We were able to confirm three additional proteins associated with CIMT using our age-sex adjusted model namely GFRA1, IGFBP2 and GHR, which have been all reported to be linked to CVD, mortality, and atherosclerosis (50, 51). IGFBP2 was the unique obtained negative association. The same direction effect has been reported as a strong association with type 2 diabetes in a comparison study of incident type 2 diabetes and coronary heart disease in the KORA cohort (52).
In this study, we identified proteins specifically associated with either CHD or CIMT. Previous reports on KORA F4 have already stated a non-linear relation between CIMT and CHD risk (53). Thus, this complex relationship amongst the two phenotypes could help to explain the specificity of our findings.

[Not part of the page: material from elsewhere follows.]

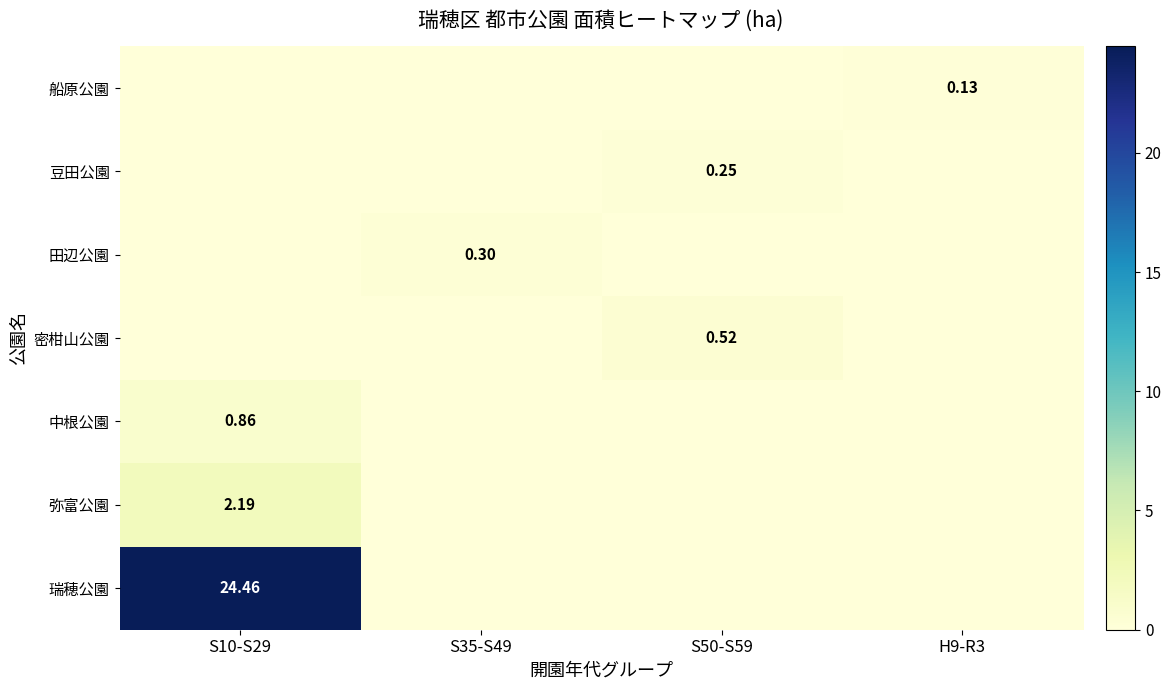

What is the difference between the maximum and minimum values in the 密柑山公園 series?

0.5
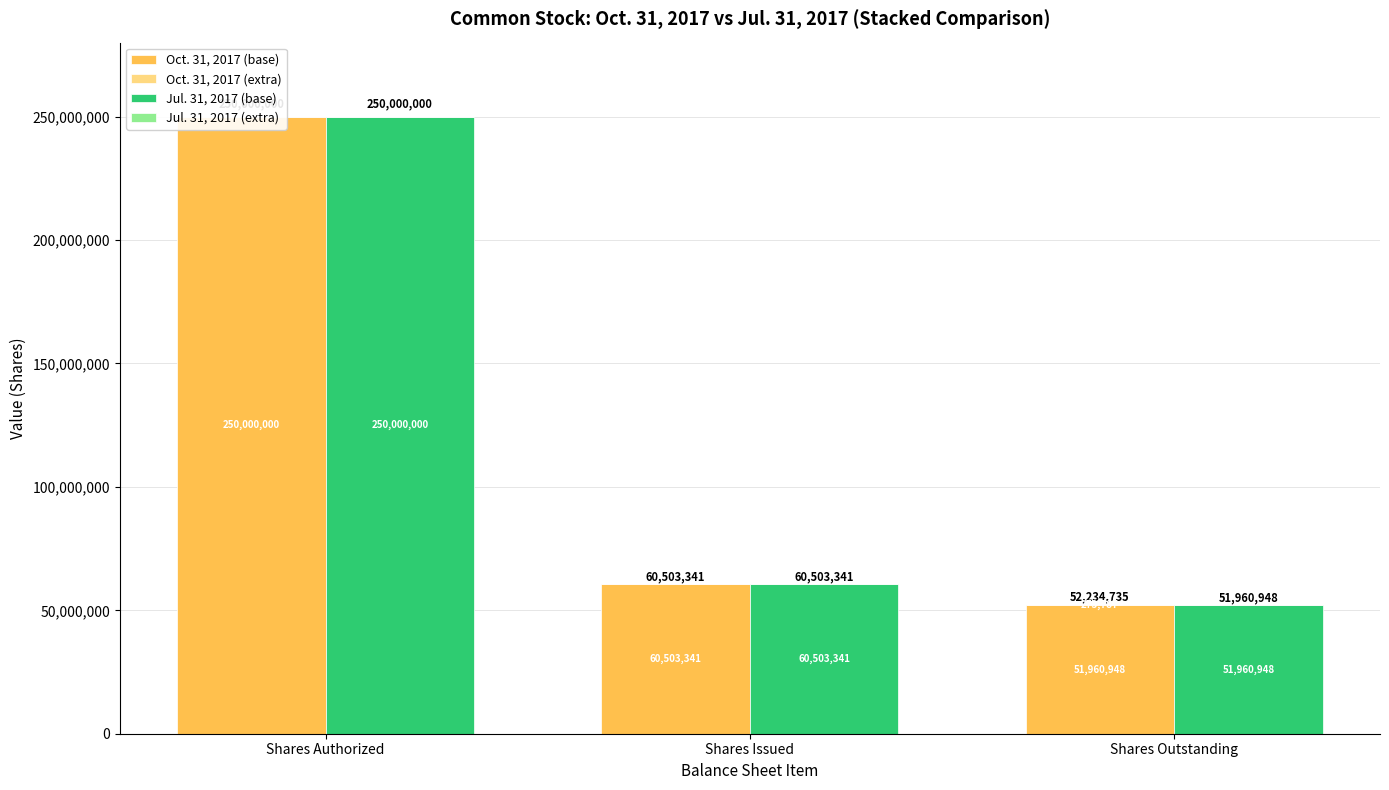

At Shares Issued, list the series in order from smallest to largest.

Oct. 31, 2017 (extra), Jul. 31, 2017 (extra), Oct. 31, 2017 (base), Jul. 31, 2017 (base)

A major strength of our study is the proteome-wide approach, which covers proteins at low abundance levels in plasma. By conducting a hypothesis-free analysis, we were able to analyze the association of a wide array of plasma proteins with CHD and CIMT. An additional strength is the availability of an independent sample, which we could use to validate initial results with an alternative measurement technique that provides absolute concentrations. Our study also has limitations. The lack of patient differentiation by CHD severity could, for instance, be attenuating some associations. Manifestations of early-stage CHD differ from the late-stage CHD. In the latter, protein levels change due to myocardial injury and physiological compensation. Additionally, the difference in plaque vulnerability and extent of atherosclerosis between stable and unstable CHD (54), may also impact the plasma proteome. Finally, due to the cross-sectional nature of our study, temporal relations cannot be inferred.
In summary, our proteome-wide study identified a new association of galectin-4 with CHD. Galectin-4 may be involved in atherosclerosis by enhancing lipid raft stabilization, which subsequently affects redox signaling pathways. Moreover, we report the association of NCK1 with CIMT.